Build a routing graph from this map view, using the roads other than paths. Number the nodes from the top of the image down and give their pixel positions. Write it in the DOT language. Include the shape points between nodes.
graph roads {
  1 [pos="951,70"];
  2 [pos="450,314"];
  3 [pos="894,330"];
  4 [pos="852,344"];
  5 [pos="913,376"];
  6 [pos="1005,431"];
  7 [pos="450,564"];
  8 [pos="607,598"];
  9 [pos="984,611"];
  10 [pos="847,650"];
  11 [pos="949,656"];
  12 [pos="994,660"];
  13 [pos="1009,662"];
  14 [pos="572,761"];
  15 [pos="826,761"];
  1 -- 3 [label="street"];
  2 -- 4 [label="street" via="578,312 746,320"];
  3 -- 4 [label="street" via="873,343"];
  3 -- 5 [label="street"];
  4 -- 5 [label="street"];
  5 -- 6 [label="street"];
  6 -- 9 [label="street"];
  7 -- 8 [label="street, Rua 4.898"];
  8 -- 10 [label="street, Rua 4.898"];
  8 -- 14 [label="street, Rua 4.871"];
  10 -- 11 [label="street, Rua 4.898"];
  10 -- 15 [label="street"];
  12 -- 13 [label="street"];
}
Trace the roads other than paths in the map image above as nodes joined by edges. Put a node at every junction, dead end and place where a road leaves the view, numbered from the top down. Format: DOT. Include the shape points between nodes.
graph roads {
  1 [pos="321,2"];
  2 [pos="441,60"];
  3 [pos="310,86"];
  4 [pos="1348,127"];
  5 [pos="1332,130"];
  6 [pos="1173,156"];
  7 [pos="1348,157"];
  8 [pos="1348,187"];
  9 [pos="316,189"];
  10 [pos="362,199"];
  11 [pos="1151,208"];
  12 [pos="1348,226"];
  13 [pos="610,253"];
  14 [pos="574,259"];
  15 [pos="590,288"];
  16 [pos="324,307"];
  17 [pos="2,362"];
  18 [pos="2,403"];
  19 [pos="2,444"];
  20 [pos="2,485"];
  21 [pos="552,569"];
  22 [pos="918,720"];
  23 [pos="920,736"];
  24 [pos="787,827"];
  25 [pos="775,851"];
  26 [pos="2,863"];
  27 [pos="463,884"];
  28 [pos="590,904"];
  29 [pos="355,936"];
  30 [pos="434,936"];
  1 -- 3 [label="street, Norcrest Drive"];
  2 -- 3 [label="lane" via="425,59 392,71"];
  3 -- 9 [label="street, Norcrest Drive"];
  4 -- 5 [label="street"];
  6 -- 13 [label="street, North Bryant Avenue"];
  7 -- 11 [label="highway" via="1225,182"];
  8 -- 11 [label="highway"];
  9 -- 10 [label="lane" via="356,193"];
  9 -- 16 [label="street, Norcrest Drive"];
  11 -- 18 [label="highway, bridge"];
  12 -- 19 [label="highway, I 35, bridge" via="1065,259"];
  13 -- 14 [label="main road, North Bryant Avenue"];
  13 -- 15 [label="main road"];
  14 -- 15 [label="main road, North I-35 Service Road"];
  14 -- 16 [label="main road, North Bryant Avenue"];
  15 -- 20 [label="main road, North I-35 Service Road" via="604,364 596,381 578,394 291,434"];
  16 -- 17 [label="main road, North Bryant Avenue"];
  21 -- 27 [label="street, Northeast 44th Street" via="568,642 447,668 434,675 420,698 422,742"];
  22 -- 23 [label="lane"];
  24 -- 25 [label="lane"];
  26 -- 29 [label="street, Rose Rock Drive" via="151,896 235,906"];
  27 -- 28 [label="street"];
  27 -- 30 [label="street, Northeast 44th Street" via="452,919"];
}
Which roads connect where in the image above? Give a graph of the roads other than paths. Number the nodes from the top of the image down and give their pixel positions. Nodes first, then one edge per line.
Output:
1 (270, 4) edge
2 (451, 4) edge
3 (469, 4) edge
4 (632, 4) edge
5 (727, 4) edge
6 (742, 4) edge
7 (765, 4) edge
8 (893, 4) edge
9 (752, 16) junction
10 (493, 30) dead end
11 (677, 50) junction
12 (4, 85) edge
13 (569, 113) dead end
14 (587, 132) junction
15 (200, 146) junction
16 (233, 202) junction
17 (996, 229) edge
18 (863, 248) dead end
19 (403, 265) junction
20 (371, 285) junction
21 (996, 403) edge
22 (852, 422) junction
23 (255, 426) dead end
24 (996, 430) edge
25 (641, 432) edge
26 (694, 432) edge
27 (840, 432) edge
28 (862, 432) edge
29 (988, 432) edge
================
Task item
Transcribe exactly, and only, the lines from the one bearing "Which roads connect" through the last line of the entries, counting both.

Reply to the exercise
Which roads connect where in the image above? Give a graph of the roads other than paths. Number the nodes from the top of the image down and give their pixel positions. Nodes first, then one edge per line.
Output:
1 (270, 4) edge
2 (451, 4) edge
3 (469, 4) edge
4 (632, 4) edge
5 (727, 4) edge
6 (742, 4) edge
7 (765, 4) edge
8 (893, 4) edge
9 (752, 16) junction
10 (493, 30) dead end
11 (677, 50) junction
12 (4, 85) edge
13 (569, 113) dead end
14 (587, 132) junction
15 (200, 146) junction
16 (233, 202) junction
17 (996, 229) edge
18 (863, 248) dead end
19 (403, 265) junction
20 (371, 285) junction
21 (996, 403) edge
22 (852, 422) junction
23 (255, 426) dead end
24 (996, 430) edge
25 (641, 432) edge
26 (694, 432) edge
27 (840, 432) edge
28 (862, 432) edge
29 (988, 432) edge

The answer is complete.